The Business Year

Humberto Ripoll Durango

General Manager, Transcaribe

Maria Consuelo Araujo Castro

General Manager, Transmilenio

Bus rapid transit systems continue to transform cities—both in Colombia and beyond.

What has been the company’s impact on the country’s transport sector?

HUMBERTO RIPOLL DURANGO Transcaribe was a project that took almost 10 years to implement due to planning and political problems. The country has two forms of public transportation systems: large ones like Transcaribe and smaller ones for cities with around 500,000 inhabitants. Moreover, we have three types of vehicles: one with the capacity for 160 passengers, one with a capacity for 90 passengers, and one with a capacity for 15 passengers. Our largest vehicle run in dedicated lanes, the middle size can go with mixed transport, and the smallest runs on small streets in neighborhoods. Transcaribe has a significant impact in Cartagena because we use natural gas, not diesel or gasoline, and thus, our emissions are low. International groups have recognized us for our green initiatives. Cartagena has been an example to cities like Bogotá and Medellí­n. Bogotá will use buses like we do here. We are an example for the rest of the country, and we do not have any financial problems like other major cities.
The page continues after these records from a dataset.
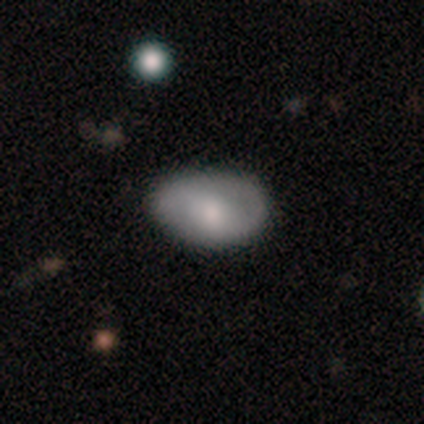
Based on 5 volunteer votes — This appears to be a featured or disk galaxy (60%) with no bar (100%), 1 (50%, tied with 2) tight (50%, tied with medium) spiral arms (67%) and a large central bulge (33%, tied with moderate and small). Merging: none (80%).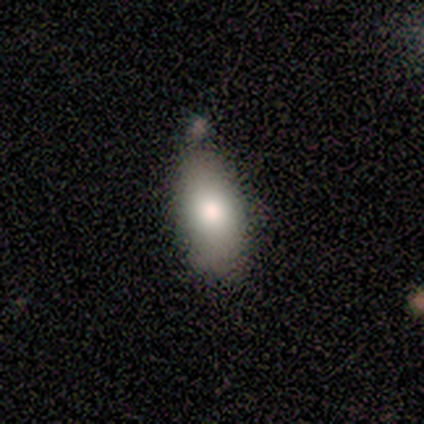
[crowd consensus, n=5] This is likely a smooth galaxy (60%). How rounded: clearly in between (100%). Merging: clearly none (100%).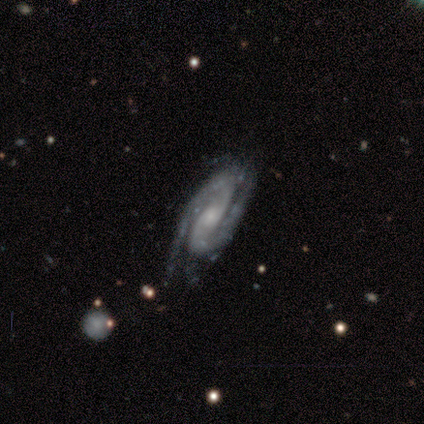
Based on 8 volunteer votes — Smooth or featured? 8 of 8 (100%) said featured or disk. Edge-on disk? 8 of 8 (100%) said no. Bar? 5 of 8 (62%) said no. Spiral arms? 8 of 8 (100%) said yes. Spiral winding? 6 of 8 (75%) said tight. Spiral arm count? 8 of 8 (100%) said 2. Bulge size? 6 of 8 (75%) said small. Merging? 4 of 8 (50%, tied with minor disturbance) said none.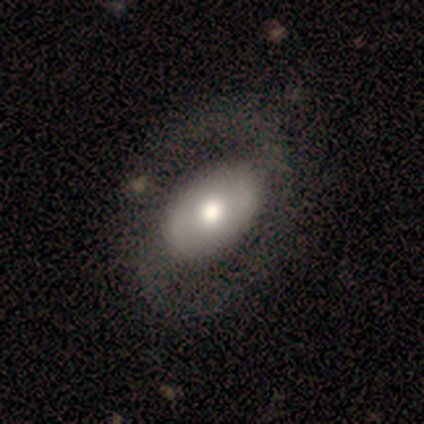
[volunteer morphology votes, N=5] Overall: smooth (60%; featured or disk 40%). How rounded: in between (67%; round 33%). Merging: none (80%).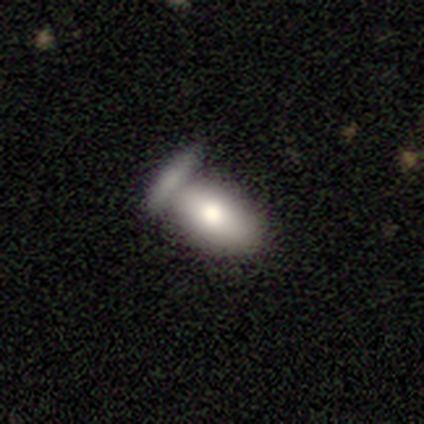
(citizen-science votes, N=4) Morphology: type=smooth (75%); roundness=in between (100%); merging=none (50%, tied with merger).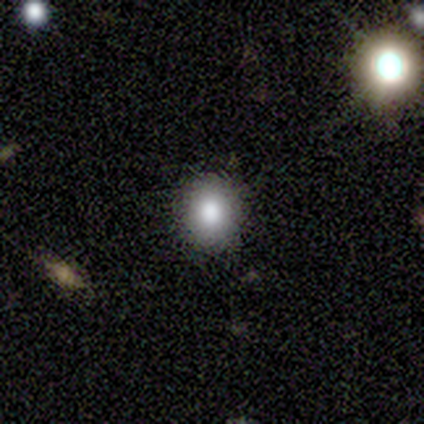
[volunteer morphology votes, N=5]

MARIA CONSUELO ARAUJO CASTRO Transmilenio started in 2000 as a project to improve the quality of life in Bogotá. Mayor Peñalosa was inspired by the model of Curitiba in Brazil. But, in Bogotá, several adaptations were made to convert it into a high-capacity transportation system that would respond to the needs of this city. A dense city like Bogotá needed a solution that would not take 10 or 20 years, and the bus rapid transit (BRT) system was the best solution that suited the situation of Bogotá. The Transmilenio system is the first mode of mass transportation in Bogotá, which facilitated the access conditions for people with disabilities, women, and children in a safe way and allowed efficient mobilization of its users. Today, Transmilenio is the inspiration for 300 more cities. In April, we had a major event with a hundred speakers from around the world who are experts in public transport systems. Everyone agreed this has been a successful project in terms of improving the quality of life and competitiveness of dense cities that cannot afford to truly redesign themselves.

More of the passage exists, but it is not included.